● **EXERCISE BRIEF**: Render every line of the data below as a Markdown table with the columns "No." and "Line", numbering the rows in order and omitting blank lines. Leave the pictures out of the table.

● **Element location listings**:
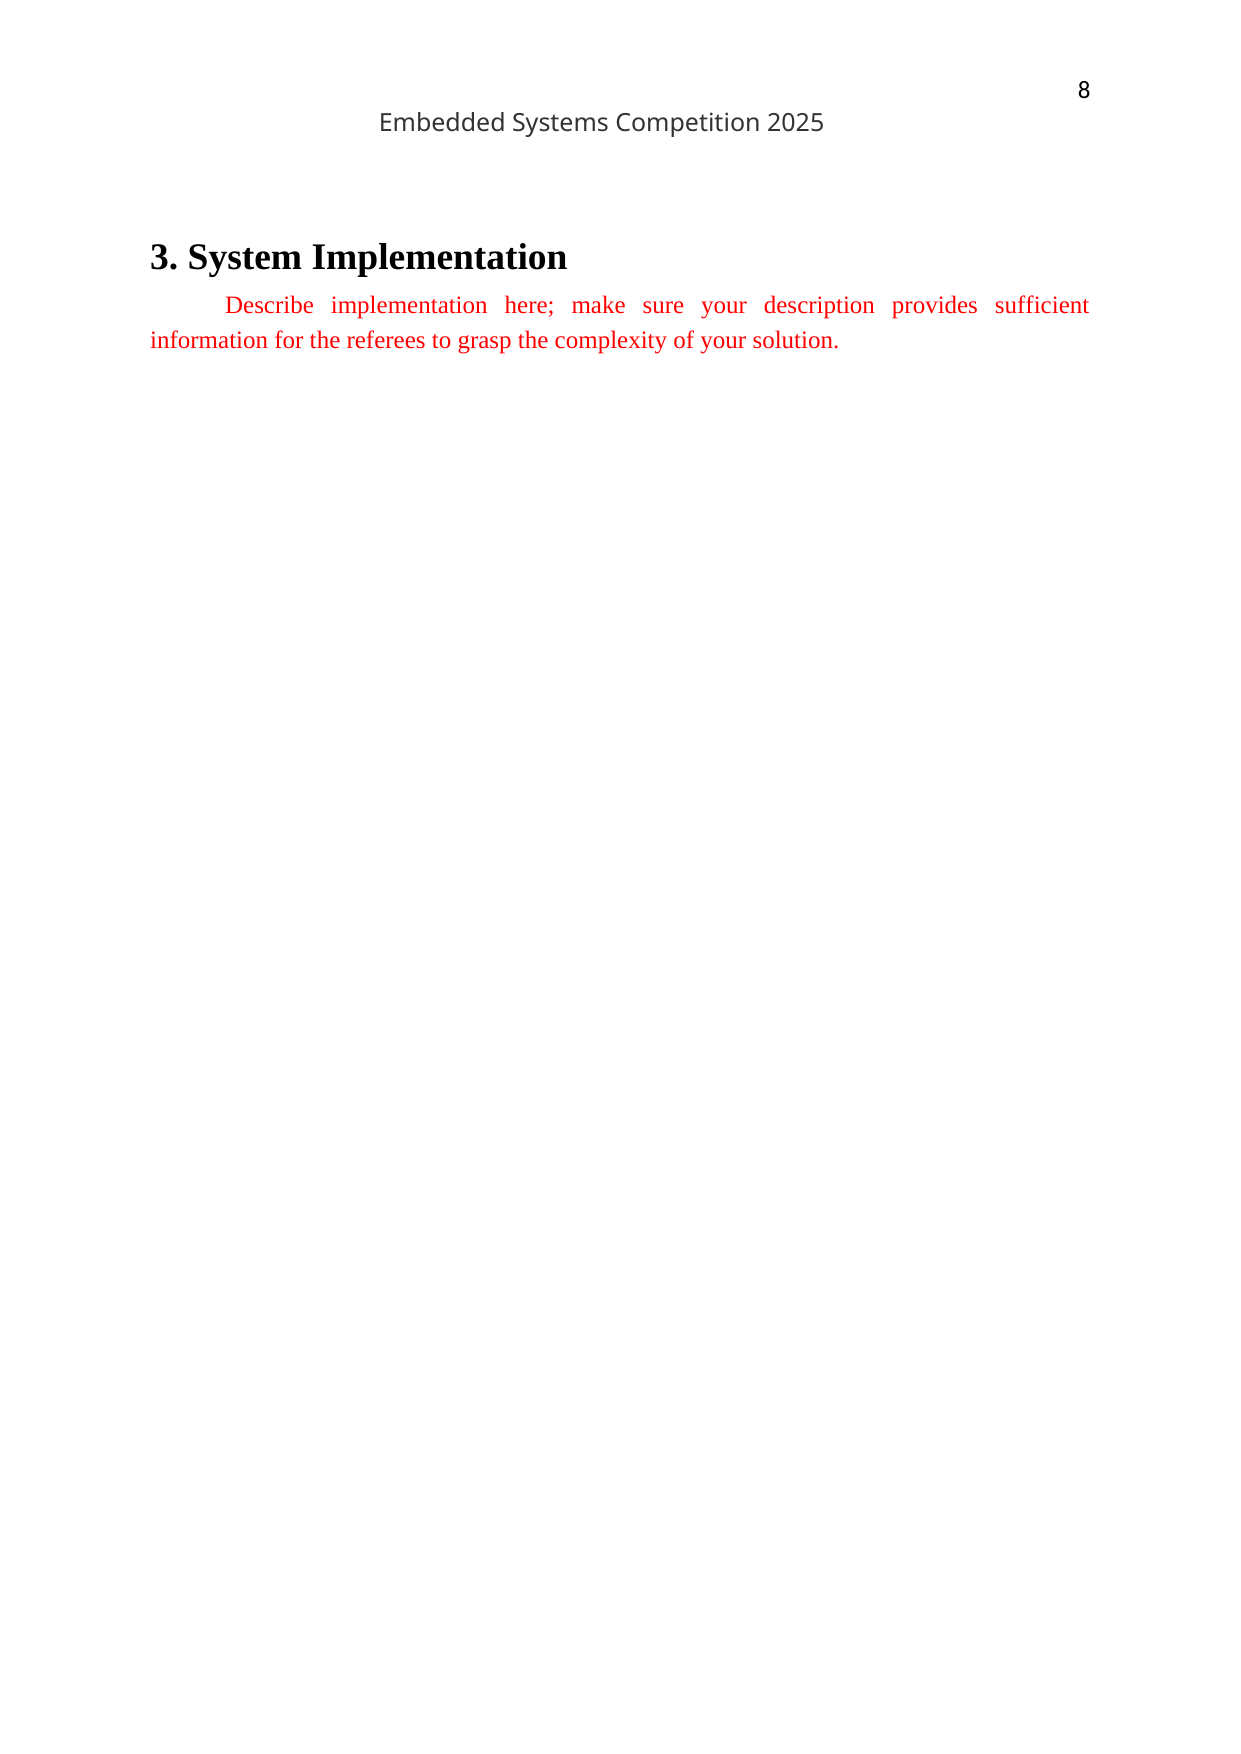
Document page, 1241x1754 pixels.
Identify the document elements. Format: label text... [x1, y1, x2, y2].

subtitle 3. System Implementation [150, 234, 1090, 278]
text Describe implementation here; make sure your description provides sufficient information for the referees to grasp the complexity of your solution. [150, 290, 1090, 353]
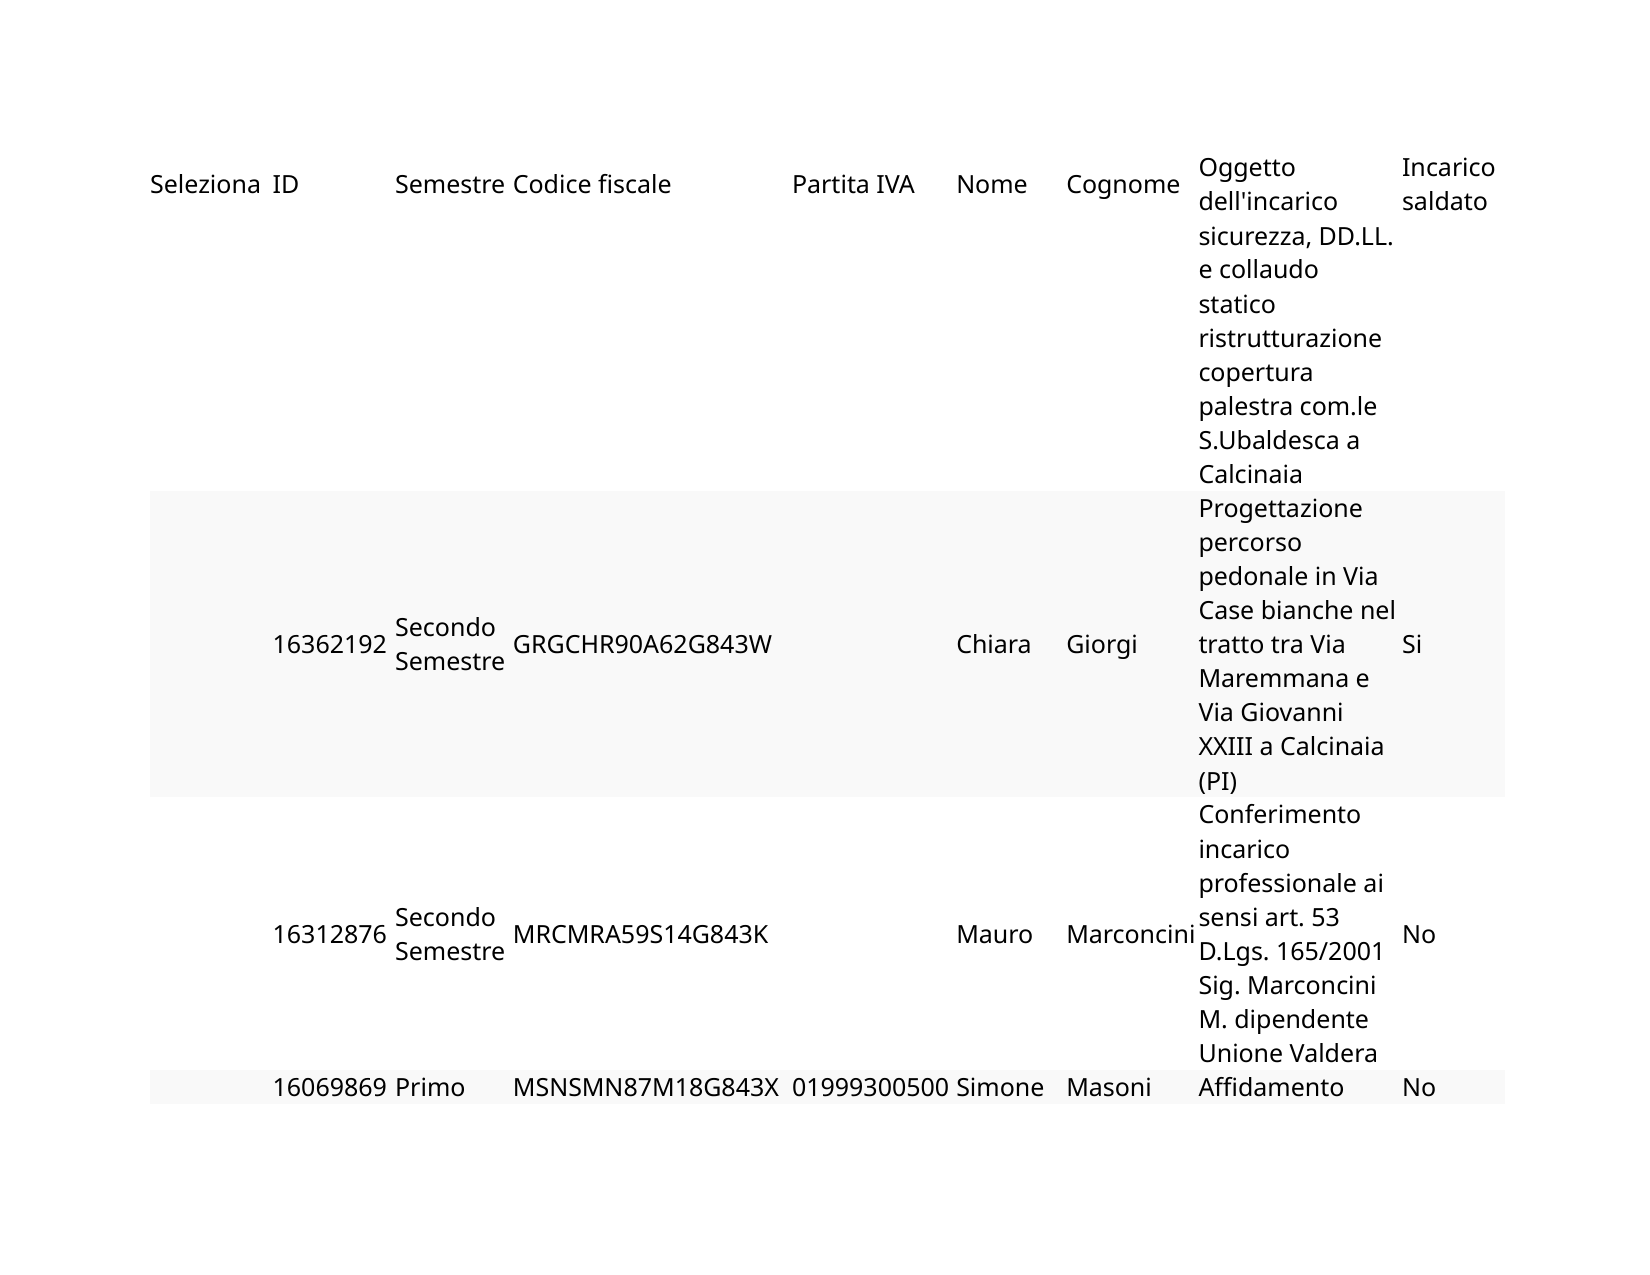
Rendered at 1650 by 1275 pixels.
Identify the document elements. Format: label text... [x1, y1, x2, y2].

● **THE ANSWER**:
| No. | Line |
|---|---|
| 1 | Document page, 1241x1754 pixels. |
| 2 | Identify the document elements. Format: label text... [x1, y1, x2, y2]. |
| 3 | subtitle 3. System Implementation [150, 234, 1090, 278] |
| 4 | text Describe implementation here; make sure your description provides sufficient information for the referees to grasp the complexity of your solution. [150, 290, 1090, 353] |
| 5 | Rendered at 1650 by 1275 pixels. |
| 6 | Identify the document elements. Format: label text... [x1, y1, x2, y2]. |